The present invention has for its object the improvement of an automatic garment folding machine of the general type disclosed in the above mentioned West German published patent application, whereby such a machine, once started in its automatic operation, no longer needs attention or cooperation from an operator but can consistently achieve very neat and satisfactory folding and fastening of a shirt or similar garment, assuredly causing the folded garment to have straight and regular side fold lines and to display a smooth, flat front surface.

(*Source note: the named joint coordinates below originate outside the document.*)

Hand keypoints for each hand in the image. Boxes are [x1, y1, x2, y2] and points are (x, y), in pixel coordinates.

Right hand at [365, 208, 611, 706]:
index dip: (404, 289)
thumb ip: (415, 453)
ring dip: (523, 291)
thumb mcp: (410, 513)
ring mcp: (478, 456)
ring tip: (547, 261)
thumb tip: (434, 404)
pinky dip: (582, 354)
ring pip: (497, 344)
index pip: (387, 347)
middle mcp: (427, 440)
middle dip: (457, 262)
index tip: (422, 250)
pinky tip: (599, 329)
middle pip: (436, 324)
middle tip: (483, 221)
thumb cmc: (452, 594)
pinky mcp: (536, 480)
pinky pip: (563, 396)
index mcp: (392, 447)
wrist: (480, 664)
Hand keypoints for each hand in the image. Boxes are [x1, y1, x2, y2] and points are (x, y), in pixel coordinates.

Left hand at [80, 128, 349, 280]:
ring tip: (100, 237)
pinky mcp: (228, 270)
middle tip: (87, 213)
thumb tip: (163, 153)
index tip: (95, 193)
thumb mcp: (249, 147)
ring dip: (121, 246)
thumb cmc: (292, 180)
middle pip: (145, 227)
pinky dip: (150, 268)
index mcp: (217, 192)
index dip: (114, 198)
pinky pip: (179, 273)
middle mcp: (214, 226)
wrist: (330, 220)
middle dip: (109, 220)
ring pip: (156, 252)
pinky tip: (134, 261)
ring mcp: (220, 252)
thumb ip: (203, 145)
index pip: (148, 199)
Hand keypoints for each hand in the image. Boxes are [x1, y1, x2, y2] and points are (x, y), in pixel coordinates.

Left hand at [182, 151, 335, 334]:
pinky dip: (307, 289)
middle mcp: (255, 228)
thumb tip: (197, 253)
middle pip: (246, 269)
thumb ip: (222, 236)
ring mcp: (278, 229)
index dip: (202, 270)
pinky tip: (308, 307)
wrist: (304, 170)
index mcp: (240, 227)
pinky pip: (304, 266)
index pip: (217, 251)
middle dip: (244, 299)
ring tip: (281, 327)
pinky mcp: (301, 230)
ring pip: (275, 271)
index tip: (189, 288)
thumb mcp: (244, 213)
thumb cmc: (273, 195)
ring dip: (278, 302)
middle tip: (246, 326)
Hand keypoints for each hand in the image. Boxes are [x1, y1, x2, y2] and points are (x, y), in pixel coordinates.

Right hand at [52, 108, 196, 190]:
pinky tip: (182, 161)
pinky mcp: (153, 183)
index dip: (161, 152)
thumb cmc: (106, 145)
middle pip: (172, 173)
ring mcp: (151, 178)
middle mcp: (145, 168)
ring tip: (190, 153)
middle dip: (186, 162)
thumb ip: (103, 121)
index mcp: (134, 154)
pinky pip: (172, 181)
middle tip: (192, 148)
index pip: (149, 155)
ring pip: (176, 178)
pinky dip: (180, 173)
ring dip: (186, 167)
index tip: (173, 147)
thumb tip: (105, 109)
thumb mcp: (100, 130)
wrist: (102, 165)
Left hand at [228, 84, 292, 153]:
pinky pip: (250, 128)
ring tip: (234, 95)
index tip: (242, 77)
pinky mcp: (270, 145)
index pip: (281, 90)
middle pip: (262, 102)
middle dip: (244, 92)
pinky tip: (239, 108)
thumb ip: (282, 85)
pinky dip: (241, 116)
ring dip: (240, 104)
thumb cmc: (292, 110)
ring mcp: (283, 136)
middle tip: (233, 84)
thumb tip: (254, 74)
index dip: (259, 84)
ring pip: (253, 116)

It is also an object of this invention to provide an automatically operable clamping device for a garment folding machine of the character described, whereby folded-over longitudinally extending side portions of a garment are securely held against displacement during and after the time that the side folding plates are being returned to their starting positions, so that those portions of the garment are restrained against disarrangement or partial unfolding by the outwardly moving side folding plates, and whereby the front central portion of the garment is so tensioned as to ensure that it will be flat and smooth at the time the garment is stapled or otherwise secured in its folded condition.
A further object of the invention is to provide a simple and inexpensive clamping device of the character just described that can be readily arranged for automatic operation in proper synchronism with other elements of an automatic garment folding machine and which makes possible a uniform tensioning of the displayed front part of every folded garment so that all garments folded by means of the machine can have a neat and uniform appearance.
Another and more specific object of the invention is to provide a clamping mechanism for a garment folding machine of the above described character, which clamping mechanism disengages itself from a folded garment as soon as the garment is ready to be removed from the machine but releases itself in such a manner as not to have any tendency to disarrange the folded garment nor interfere with its removal from the machine.